El hombre y la mujer caminaban en silencio por la calle oscura.
—Bien, vamos a casa —dijo Jill.
—Es una tarde espléndida —comentó él, mirándola. Aspiró el aire profundamente—. Creo que la primavera se acerca. ¿No te parece?
Jill asintió.
—¿Vamos a pie? ¿Está lejos?
—No mucho.
El hombre la miró, serio.
—Te debo una, querida —dijo.
Jill asintió sin mirarlo.
—Debo darte las gracias. Admito que no esperaba este…
Jill se detuvo.
—¿Cómo te llamas? ¿Cuál es tu verdadero nombre?

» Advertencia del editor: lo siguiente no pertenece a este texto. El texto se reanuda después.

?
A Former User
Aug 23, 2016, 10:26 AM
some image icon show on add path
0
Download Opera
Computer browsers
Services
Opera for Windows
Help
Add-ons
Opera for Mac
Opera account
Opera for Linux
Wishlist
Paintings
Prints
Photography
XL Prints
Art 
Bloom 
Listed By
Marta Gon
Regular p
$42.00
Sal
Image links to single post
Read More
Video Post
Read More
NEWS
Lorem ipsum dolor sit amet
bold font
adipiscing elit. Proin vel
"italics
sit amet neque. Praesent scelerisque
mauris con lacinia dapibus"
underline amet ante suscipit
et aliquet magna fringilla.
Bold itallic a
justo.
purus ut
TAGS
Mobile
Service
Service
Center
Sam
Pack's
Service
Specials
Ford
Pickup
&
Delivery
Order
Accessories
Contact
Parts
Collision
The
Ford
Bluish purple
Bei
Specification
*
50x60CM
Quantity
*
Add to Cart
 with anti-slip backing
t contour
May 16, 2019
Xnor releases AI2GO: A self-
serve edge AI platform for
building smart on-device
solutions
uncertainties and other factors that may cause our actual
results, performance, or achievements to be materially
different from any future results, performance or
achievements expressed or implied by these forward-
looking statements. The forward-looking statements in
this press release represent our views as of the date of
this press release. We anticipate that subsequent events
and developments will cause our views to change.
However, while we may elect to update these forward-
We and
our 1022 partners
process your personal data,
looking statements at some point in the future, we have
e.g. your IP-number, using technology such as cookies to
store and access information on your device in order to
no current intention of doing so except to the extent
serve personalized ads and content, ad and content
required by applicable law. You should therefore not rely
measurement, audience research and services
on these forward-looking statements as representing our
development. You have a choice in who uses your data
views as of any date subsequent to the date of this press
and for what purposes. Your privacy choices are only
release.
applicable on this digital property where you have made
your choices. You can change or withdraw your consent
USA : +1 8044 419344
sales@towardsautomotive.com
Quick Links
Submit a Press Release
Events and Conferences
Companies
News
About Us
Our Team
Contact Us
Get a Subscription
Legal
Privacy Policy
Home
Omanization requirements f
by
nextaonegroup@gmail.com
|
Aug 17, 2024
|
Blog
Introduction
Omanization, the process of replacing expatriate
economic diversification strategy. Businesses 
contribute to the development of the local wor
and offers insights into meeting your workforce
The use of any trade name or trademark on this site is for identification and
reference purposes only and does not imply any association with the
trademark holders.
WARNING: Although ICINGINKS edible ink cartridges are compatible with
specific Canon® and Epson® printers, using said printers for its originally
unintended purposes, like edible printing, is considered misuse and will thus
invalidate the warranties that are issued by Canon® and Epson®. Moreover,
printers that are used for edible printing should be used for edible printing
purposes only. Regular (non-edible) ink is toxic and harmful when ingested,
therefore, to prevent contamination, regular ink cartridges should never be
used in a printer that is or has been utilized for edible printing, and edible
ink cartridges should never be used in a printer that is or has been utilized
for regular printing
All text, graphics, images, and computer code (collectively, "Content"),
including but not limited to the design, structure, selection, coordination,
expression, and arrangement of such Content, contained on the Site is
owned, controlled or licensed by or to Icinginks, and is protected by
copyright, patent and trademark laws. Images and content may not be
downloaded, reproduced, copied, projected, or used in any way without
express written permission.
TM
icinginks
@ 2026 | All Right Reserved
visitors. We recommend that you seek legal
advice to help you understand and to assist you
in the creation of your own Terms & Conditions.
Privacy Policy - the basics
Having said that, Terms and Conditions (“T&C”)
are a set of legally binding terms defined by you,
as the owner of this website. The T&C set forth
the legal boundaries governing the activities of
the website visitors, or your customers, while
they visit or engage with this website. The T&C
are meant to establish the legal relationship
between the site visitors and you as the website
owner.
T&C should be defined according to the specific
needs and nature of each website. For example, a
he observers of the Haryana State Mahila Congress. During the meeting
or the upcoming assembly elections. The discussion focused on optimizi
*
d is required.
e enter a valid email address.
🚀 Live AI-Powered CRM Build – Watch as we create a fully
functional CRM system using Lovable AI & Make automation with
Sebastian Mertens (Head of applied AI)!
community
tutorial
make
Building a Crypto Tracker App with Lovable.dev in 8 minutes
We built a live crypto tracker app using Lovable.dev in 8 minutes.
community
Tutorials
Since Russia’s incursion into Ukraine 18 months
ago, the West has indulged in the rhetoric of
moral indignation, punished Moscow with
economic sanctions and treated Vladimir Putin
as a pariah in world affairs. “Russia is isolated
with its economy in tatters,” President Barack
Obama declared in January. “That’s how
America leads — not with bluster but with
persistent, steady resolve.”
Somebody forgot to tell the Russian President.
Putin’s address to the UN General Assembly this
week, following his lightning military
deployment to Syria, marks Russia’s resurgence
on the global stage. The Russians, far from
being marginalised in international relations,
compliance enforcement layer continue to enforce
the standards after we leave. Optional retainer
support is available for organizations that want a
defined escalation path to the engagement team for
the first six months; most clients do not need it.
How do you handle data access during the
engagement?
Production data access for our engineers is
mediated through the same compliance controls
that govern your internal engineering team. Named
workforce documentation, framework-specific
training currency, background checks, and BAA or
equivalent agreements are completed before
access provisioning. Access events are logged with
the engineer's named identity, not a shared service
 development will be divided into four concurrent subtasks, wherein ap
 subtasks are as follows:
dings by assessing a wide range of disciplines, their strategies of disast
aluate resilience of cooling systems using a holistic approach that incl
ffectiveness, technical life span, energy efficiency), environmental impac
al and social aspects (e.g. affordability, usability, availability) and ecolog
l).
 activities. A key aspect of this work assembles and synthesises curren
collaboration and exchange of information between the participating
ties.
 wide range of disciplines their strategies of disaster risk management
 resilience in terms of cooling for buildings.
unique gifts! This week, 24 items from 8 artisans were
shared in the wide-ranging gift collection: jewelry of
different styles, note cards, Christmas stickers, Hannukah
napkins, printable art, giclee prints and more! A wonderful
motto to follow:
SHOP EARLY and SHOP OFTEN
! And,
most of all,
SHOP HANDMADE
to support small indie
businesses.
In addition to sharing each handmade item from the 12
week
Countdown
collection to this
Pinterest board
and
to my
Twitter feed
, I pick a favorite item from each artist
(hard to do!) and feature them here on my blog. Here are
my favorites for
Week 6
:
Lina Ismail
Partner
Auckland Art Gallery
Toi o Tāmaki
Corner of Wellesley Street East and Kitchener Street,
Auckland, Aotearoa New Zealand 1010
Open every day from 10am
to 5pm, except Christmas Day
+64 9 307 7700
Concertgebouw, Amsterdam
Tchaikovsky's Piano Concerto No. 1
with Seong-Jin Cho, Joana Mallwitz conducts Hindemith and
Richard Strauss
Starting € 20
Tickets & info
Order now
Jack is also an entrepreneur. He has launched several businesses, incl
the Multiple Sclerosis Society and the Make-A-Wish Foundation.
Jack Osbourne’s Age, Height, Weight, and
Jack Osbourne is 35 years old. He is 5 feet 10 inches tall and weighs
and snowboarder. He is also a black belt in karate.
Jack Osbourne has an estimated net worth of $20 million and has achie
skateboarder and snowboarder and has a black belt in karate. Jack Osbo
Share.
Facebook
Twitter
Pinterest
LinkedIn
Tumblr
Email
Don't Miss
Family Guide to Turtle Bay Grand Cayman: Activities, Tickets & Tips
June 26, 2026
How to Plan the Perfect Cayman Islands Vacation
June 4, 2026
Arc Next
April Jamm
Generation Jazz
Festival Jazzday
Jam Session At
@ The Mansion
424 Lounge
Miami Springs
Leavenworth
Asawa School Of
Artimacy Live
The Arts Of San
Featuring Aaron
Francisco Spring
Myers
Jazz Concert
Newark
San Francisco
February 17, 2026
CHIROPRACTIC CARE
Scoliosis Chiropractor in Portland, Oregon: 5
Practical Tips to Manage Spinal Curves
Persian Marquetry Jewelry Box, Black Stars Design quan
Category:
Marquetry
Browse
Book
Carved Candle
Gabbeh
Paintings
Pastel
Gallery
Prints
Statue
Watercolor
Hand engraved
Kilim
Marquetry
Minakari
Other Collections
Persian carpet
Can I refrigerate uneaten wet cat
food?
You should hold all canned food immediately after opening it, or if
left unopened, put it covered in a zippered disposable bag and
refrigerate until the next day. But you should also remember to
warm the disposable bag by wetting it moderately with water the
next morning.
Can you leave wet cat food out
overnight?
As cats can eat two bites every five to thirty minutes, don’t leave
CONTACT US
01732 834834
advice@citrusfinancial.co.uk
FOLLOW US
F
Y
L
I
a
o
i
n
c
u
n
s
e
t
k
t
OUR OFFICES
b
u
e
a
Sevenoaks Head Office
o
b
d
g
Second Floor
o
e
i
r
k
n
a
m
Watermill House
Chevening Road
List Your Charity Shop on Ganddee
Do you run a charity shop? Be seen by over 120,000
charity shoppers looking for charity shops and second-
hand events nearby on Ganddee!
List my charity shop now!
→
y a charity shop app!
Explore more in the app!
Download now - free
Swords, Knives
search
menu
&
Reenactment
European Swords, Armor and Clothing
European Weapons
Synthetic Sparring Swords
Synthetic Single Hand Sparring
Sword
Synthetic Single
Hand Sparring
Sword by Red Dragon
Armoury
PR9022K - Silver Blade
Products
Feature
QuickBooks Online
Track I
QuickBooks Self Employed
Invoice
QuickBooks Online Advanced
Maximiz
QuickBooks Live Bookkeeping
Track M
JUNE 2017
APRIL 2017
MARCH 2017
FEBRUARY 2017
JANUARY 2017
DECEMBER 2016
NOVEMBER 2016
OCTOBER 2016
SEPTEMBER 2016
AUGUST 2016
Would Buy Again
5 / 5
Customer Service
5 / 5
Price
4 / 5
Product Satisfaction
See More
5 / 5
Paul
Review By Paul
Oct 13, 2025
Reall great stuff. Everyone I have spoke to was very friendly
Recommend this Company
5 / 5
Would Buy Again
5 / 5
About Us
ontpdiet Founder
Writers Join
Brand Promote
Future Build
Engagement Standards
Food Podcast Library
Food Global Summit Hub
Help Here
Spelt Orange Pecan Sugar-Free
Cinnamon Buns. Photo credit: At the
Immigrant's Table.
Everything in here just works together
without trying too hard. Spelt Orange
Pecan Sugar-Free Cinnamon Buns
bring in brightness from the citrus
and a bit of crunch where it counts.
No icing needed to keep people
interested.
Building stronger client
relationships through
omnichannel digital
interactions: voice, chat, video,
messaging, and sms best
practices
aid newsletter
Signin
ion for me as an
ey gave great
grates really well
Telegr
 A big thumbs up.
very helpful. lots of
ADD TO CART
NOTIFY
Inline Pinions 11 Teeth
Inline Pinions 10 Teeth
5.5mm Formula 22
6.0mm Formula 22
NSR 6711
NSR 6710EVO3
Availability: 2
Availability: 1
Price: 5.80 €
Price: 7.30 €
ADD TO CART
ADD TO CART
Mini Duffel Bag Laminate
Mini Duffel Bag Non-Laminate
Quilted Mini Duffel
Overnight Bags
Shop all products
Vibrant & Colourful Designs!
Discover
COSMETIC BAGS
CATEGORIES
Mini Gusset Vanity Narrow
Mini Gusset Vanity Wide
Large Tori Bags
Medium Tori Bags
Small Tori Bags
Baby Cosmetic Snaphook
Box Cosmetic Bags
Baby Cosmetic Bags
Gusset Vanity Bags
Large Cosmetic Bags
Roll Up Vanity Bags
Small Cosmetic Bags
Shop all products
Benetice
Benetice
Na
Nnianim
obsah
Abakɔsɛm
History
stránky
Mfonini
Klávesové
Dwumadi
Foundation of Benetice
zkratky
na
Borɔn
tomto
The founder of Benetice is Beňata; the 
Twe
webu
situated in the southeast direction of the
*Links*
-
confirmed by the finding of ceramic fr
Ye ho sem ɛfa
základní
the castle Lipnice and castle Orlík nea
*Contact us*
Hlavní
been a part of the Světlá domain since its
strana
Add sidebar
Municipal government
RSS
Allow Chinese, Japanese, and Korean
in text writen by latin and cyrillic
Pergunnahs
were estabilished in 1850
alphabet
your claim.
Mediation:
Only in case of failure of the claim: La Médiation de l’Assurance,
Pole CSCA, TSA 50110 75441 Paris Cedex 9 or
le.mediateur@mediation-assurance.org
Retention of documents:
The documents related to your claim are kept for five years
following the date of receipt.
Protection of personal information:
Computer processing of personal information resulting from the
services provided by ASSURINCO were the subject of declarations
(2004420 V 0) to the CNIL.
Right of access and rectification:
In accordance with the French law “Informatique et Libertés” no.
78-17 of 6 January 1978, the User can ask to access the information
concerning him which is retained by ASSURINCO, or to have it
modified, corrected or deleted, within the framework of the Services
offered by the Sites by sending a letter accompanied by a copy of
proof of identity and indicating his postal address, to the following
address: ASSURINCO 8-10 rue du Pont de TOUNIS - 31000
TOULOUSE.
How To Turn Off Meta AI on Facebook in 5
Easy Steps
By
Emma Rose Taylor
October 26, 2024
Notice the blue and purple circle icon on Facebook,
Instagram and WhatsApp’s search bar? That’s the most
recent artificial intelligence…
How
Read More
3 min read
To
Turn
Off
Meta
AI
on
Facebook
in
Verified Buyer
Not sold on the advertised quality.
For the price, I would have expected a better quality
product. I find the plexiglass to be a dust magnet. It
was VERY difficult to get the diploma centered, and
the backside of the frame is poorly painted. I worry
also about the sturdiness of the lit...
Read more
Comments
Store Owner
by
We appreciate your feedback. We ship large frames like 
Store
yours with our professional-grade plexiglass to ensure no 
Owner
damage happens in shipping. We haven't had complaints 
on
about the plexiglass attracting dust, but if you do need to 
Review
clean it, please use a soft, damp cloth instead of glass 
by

Los ojos grises del hombre brillaron. Una sonrisa leve, dulce y hermosa asomó a sus labios.
—Me temo que no podrías pronunciarlo. Los sonidos… no pueden formarse.
Jill guardó silencio mientras caminaban, absorta en sus pensamientos. Las luces de la ciudad se encendían poco a poco, puntos amarillos en la oscuridad.
—¿En qué piensas? —preguntó él.
—Estaba pensando que seguiré llamándote Lester —respondió Jill—. Si no te importa.
—No me importa —dijo él.
La rodeó con el brazo y la atrajo hacia sí. La miró con ternura mientras avanzaban entre las luces amarillas que marcaban el camino.
—Lo que tú quieras. Todo lo que te haga feliz.